Investing.com - The dollar was little changed against other major counterparts on Wednesday, as optimism sparked by the vote of a major U.S. tax reform plan began to fade as traders were waiting for the bill to be finalized and amid other U.S. political concerns.
Sentiment on the greenback weakened due to the possibility of a U.S. government shutdown if lawmakers fail to reach a budget agreement this week. Government funding is set to expire Friday.
The U.S. dollar was initially boosted after the U.S. Senate passed a tax overhaul package over the weekend amid expectations that tax cuts for corporations will stimulate the U.S. economy.

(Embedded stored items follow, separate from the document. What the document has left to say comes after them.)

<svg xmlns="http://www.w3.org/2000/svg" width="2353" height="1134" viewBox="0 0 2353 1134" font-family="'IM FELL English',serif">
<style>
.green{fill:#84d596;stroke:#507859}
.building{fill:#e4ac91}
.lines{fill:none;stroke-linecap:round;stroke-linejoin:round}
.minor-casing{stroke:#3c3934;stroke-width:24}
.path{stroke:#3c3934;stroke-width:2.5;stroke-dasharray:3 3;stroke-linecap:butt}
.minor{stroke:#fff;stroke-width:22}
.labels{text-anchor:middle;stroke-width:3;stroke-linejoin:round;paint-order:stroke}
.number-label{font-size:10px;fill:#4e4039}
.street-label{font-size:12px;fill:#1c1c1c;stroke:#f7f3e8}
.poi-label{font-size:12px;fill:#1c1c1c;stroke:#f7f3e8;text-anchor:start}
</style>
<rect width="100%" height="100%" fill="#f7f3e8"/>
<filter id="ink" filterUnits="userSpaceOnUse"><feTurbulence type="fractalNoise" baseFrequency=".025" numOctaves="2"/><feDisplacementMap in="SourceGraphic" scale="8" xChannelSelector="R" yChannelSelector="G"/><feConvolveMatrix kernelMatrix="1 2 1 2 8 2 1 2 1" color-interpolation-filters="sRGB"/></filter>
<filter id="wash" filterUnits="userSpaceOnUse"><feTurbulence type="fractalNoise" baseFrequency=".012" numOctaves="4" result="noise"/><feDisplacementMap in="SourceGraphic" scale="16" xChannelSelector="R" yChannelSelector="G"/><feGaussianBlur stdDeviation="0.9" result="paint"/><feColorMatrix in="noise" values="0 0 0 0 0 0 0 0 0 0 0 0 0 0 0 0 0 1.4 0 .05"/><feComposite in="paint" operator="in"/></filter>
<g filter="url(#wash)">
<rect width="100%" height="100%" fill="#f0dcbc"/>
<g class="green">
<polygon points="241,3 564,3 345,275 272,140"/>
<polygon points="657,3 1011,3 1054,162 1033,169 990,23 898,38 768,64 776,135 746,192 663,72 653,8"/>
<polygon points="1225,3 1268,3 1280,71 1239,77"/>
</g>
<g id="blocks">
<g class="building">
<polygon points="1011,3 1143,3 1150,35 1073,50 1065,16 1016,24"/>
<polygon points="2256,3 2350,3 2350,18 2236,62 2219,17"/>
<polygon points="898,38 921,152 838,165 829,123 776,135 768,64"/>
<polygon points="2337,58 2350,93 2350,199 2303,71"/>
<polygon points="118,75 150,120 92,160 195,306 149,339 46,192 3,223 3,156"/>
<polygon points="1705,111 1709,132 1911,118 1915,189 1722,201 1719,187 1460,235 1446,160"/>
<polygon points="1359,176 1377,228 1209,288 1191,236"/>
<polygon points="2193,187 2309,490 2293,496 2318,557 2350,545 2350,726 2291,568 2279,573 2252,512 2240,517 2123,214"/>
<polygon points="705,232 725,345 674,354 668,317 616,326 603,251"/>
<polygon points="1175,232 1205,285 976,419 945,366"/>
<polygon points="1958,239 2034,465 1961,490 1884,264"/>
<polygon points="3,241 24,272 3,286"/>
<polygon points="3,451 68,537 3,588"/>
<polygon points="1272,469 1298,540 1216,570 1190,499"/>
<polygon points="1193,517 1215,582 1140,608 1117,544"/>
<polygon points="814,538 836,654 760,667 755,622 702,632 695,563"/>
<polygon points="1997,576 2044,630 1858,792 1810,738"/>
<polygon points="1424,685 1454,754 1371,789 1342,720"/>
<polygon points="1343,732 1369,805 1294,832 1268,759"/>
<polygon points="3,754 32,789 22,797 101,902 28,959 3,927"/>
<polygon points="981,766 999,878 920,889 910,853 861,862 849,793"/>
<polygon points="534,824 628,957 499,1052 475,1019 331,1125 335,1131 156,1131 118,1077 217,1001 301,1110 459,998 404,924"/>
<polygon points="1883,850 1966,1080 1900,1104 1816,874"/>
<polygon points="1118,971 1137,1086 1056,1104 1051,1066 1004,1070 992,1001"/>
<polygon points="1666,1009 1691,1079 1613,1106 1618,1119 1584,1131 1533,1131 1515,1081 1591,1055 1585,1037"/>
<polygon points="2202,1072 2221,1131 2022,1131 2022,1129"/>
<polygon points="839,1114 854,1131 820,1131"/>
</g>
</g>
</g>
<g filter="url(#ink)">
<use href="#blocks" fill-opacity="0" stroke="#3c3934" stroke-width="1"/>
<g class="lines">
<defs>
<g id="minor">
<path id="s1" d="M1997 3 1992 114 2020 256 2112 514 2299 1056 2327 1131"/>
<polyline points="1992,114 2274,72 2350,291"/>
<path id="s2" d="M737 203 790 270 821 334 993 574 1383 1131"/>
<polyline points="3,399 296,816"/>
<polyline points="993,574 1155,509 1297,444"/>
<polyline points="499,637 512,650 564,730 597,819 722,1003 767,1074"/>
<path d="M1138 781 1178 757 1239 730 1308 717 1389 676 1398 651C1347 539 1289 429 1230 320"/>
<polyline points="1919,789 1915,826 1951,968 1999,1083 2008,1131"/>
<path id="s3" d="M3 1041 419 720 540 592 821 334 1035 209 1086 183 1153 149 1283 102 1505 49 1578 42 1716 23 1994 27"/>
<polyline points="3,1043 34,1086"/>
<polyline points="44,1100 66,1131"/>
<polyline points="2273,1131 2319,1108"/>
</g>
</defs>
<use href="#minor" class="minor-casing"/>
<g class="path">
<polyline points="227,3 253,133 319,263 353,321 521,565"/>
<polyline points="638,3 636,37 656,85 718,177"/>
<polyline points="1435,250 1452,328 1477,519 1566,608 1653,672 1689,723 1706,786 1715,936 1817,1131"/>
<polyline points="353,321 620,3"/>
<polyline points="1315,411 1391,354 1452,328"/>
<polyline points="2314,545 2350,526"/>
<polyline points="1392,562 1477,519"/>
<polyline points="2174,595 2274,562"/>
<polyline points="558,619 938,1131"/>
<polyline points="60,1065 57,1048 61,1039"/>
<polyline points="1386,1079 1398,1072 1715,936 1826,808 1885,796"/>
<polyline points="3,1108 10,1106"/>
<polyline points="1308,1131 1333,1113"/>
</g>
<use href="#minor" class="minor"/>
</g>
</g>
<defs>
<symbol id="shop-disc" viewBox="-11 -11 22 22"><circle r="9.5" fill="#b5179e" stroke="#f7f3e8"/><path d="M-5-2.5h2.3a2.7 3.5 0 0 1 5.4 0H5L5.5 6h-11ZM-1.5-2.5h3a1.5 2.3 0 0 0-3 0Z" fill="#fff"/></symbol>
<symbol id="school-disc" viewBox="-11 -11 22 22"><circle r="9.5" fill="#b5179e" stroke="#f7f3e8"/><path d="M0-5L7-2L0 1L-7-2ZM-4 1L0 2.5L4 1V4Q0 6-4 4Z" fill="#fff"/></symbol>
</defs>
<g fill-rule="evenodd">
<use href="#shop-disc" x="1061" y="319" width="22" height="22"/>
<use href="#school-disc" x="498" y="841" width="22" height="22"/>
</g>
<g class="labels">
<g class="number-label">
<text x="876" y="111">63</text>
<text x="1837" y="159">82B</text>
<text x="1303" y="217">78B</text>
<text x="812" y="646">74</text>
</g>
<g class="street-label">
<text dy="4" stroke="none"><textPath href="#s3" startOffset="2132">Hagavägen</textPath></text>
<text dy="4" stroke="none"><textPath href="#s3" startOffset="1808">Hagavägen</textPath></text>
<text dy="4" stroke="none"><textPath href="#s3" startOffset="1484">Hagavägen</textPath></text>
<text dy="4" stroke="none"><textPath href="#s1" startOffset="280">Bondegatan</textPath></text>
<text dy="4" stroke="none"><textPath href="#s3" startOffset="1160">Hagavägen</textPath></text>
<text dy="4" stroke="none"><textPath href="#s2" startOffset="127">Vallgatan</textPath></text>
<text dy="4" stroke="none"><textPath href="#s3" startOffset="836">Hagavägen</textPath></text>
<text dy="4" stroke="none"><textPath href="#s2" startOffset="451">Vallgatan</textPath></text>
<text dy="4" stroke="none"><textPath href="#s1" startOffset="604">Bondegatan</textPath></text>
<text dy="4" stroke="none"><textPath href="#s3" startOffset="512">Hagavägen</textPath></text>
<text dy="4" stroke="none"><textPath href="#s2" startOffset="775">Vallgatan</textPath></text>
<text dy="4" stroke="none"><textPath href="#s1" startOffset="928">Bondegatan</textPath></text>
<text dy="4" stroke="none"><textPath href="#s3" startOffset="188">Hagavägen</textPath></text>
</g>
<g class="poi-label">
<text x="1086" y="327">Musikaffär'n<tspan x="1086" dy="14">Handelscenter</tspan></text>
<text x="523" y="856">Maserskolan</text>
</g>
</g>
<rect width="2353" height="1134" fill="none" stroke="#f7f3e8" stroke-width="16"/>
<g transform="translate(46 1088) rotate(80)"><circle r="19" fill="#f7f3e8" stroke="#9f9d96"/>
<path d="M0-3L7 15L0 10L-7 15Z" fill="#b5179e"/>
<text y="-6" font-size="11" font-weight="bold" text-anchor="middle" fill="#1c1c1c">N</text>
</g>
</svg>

Some investors also believe the boost to the economy will prompt the Federal Reserve to raise interest rates at a faster pace.
Republicans are aiming to send a final tax bill to the White House before Christmas, with the House and Senate working to reconcile separate versions of the plan.
The U.S. dollar index, which measures the greenback’s strength against a trade-weighted basket of six major currencies, was little changed at 93.30 by 05:15 a.m. ET (09:15 GMT).
EUR/USD was steady at 1.1825, while GBP/USD declined 0.44% to trade at 1.3384 amid ongoing Brexit concerns after the UK and the European Union failed to reach an agreement to move to the next stage of negotiations.
Elsewhere, the yen was higher, with USD/JPY down 0.44% at 112.11, while USD/CHF eased up 0.11% to 0.9885.
The Australian dollar was weaker, with AUD/USD down 0.22% at 0.7590, while NZD/USD gained 0.31% to 0.6897.
Earlier Wednesday, the Australian Bureau of Statistics said that gross domestic product expanded by 0.6% in the third quarter, disappointing expectations for a growth rare of 0.7 and fdown from 0.9% in the three months to June.
Year-over-year, Australia's economy grew at a rate of 2.8% in the last quarter, compared to expectations for a growth rate of 3.0%.
Meanwhile, USD/CAD dipped 0.08% to 1.2677.